--- What to work on ---
Reproduce the hoshin kanri passage word for word, keeping its line breaks and bullet points.

The seven steps of hoshin kanri, as commonly taught, run from vision through breakthrough objectives, annual objectives, catchball deployment, execution, and monthly and annual reviews. This article explains each step, where the seven-step model comes from, and how it differs from the practice at Toyota.

The seven steps of hoshin kanri, as commonly taught, are: establish the vision, develop breakthrough objectives, develop annual objectives, deploy the objectives through catchball, implement, review monthly, and review annually. The seven-step count is a Western teaching convention rather than a Toyota standard, but the model is a workable scaffold, and this article explains each step and then how the model differs from the practice at Toyota.

  • The seven-step model is the most widespread way hoshin kanri is taught outside Japan
  • Published versions vary: four-step and five-phase models circulate alongside the seven
  • Toyota’s own practice is organized differently, compared in one section below

What are the seven steps of hoshin kanri?

--- Information shown ---
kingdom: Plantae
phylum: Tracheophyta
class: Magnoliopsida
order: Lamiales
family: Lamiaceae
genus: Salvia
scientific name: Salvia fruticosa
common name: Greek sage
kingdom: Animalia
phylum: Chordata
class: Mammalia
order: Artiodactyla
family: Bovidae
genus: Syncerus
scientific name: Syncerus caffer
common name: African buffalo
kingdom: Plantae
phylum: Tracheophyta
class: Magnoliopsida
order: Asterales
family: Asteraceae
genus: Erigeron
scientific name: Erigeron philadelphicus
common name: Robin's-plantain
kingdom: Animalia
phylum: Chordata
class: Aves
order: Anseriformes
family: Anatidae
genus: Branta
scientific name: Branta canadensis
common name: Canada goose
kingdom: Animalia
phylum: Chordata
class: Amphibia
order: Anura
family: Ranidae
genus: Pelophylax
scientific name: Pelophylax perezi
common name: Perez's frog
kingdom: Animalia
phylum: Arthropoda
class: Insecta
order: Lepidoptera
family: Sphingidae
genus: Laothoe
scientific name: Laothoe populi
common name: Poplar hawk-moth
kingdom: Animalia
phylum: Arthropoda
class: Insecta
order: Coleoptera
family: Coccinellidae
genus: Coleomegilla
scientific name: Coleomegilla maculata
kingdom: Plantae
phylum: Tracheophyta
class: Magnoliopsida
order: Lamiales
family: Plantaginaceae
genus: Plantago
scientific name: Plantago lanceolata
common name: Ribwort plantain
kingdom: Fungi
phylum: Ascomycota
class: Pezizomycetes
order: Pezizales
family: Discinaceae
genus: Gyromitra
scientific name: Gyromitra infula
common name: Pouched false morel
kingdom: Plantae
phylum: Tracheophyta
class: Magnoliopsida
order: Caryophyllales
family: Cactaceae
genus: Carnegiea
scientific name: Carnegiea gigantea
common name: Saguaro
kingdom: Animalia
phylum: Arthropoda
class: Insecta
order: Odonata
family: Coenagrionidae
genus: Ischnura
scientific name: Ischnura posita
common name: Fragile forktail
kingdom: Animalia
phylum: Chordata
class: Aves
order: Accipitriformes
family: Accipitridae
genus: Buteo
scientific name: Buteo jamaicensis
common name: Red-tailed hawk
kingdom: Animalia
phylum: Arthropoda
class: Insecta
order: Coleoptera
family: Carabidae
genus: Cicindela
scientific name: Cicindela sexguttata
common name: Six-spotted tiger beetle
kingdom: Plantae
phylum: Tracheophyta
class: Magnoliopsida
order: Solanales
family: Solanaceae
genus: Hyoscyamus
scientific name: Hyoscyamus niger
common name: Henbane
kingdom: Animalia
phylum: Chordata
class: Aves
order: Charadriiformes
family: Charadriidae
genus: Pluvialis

--- Reply to the task ---
The seven steps of hoshin kanri, as commonly taught, run from vision through breakthrough objectives, annual objectives, catchball deployment, execution, and monthly and annual reviews. This article explains each step, where the seven-step model comes from, and how it differs from the practice at Toyota.

The seven steps of hoshin kanri, as commonly taught, are: establish the vision, develop breakthrough objectives, develop annual objectives, deploy the objectives through catchball, implement, review monthly, and review annually. The seven-step count is a Western teaching convention rather than a Toyota standard, but the model is a workable scaffold, and this article explains each step and then how the model differs from the practice at Toyota.

  • The seven-step model is the most widespread way hoshin kanri is taught outside Japan
  • Published versions vary: four-step and five-phase models circulate alongside the seven
  • Toyota’s own practice is organized differently, compared in one section below

What are the seven steps of hoshin kanri?